メインの表題だけ見ると生物学の本のように思える本書ですが、中を見ると海洋微生物に由来する有用な生物活性物質について解説しており、化学の側に近く寄った内容となっています。

温度・水圧・酸・アルカリなどの面できわめて多様で過酷な環境が存在する海中に生息する海洋微生物は、地上の生物には見られない豊かな多様性を示します。陸生の微生物からの生物活性物質の探索が既にかなり進んだことから、未開拓の余地が大きい海洋微生物が次のターゲットとして注目されるようになり、医薬品や化粧品などに利用できる新規な生物活性物質が多数埋もれた「宝の山」として活発な研究が行われています。中でも日本のような海洋国は、研究を進めるうえで有利な立場にあることから、特に積極的に研究に取り組んでいます。
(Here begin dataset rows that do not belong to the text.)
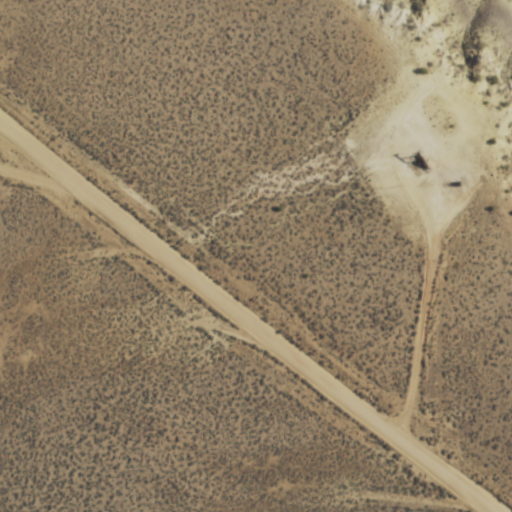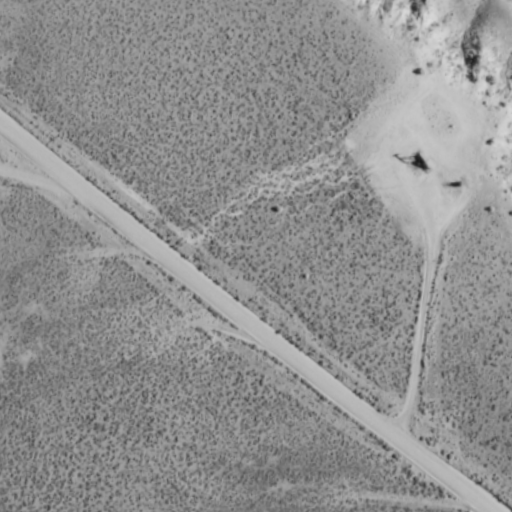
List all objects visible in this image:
road: (243, 317)
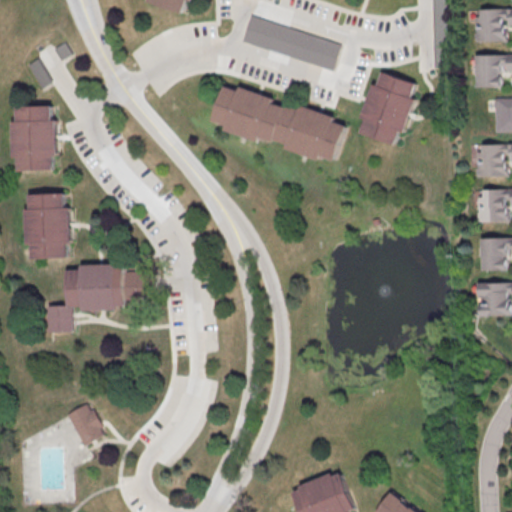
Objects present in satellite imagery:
road: (240, 1)
building: (174, 4)
building: (176, 4)
building: (492, 23)
building: (493, 23)
building: (291, 41)
building: (291, 41)
building: (64, 50)
building: (493, 67)
building: (492, 68)
building: (40, 72)
road: (310, 73)
road: (135, 102)
building: (390, 107)
building: (391, 108)
building: (503, 113)
building: (281, 121)
building: (279, 122)
building: (37, 137)
building: (38, 138)
building: (493, 158)
building: (494, 159)
building: (495, 203)
building: (496, 203)
building: (50, 224)
building: (51, 226)
building: (497, 252)
building: (497, 252)
road: (191, 288)
building: (99, 291)
building: (102, 292)
building: (498, 296)
building: (496, 297)
road: (250, 343)
road: (285, 344)
road: (164, 394)
building: (88, 423)
building: (89, 423)
road: (113, 430)
park: (80, 432)
road: (106, 440)
road: (489, 453)
road: (103, 487)
parking lot: (138, 494)
building: (326, 494)
building: (328, 495)
building: (397, 504)
road: (212, 505)
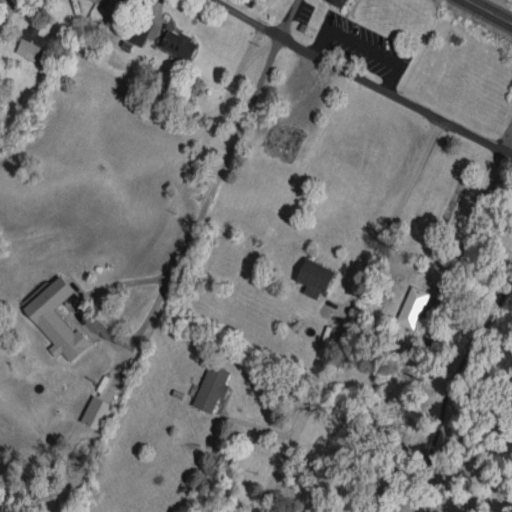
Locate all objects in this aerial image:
building: (335, 1)
road: (492, 10)
road: (290, 17)
building: (138, 27)
building: (25, 39)
building: (172, 41)
road: (361, 77)
building: (510, 79)
road: (215, 197)
road: (474, 228)
building: (308, 274)
building: (407, 304)
road: (327, 308)
road: (337, 311)
building: (50, 317)
building: (414, 349)
building: (206, 385)
park: (462, 386)
road: (465, 405)
building: (90, 409)
road: (254, 423)
road: (271, 491)
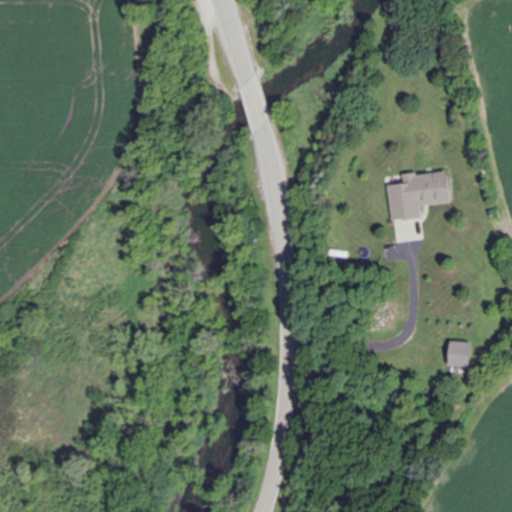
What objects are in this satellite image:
road: (236, 40)
road: (256, 104)
building: (420, 194)
river: (204, 223)
road: (297, 322)
road: (403, 343)
building: (462, 354)
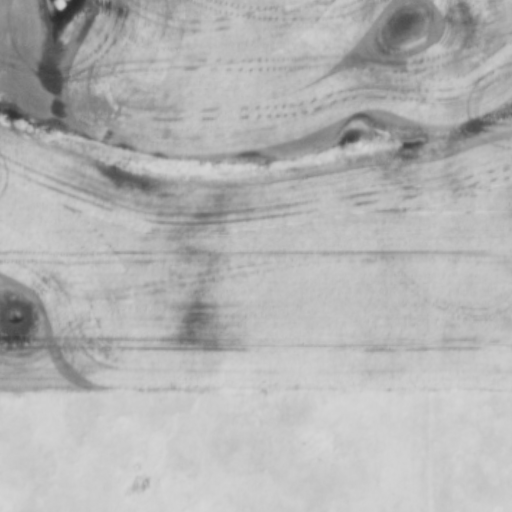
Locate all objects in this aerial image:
crop: (256, 191)
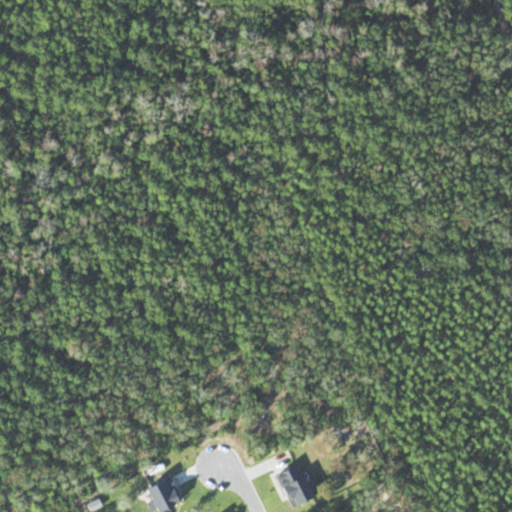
marine本書は、放線菌・古細菌・シアノバクテリア・藻類などの海洋微生物が生物活性物質を作り出す仕組みを解説するとともに、それらから得られる多様な化合物と応用可能性について、27の章で多角的に論じています。一般的な微生物学の本とは異なり、全体を通して医薬品候補などとしての有用性に注目する視点から書かれているのが本書の特徴です。創薬・天然物化学・バイオテクノロジーなどの分野に産学両界で関わる読者におすすめします。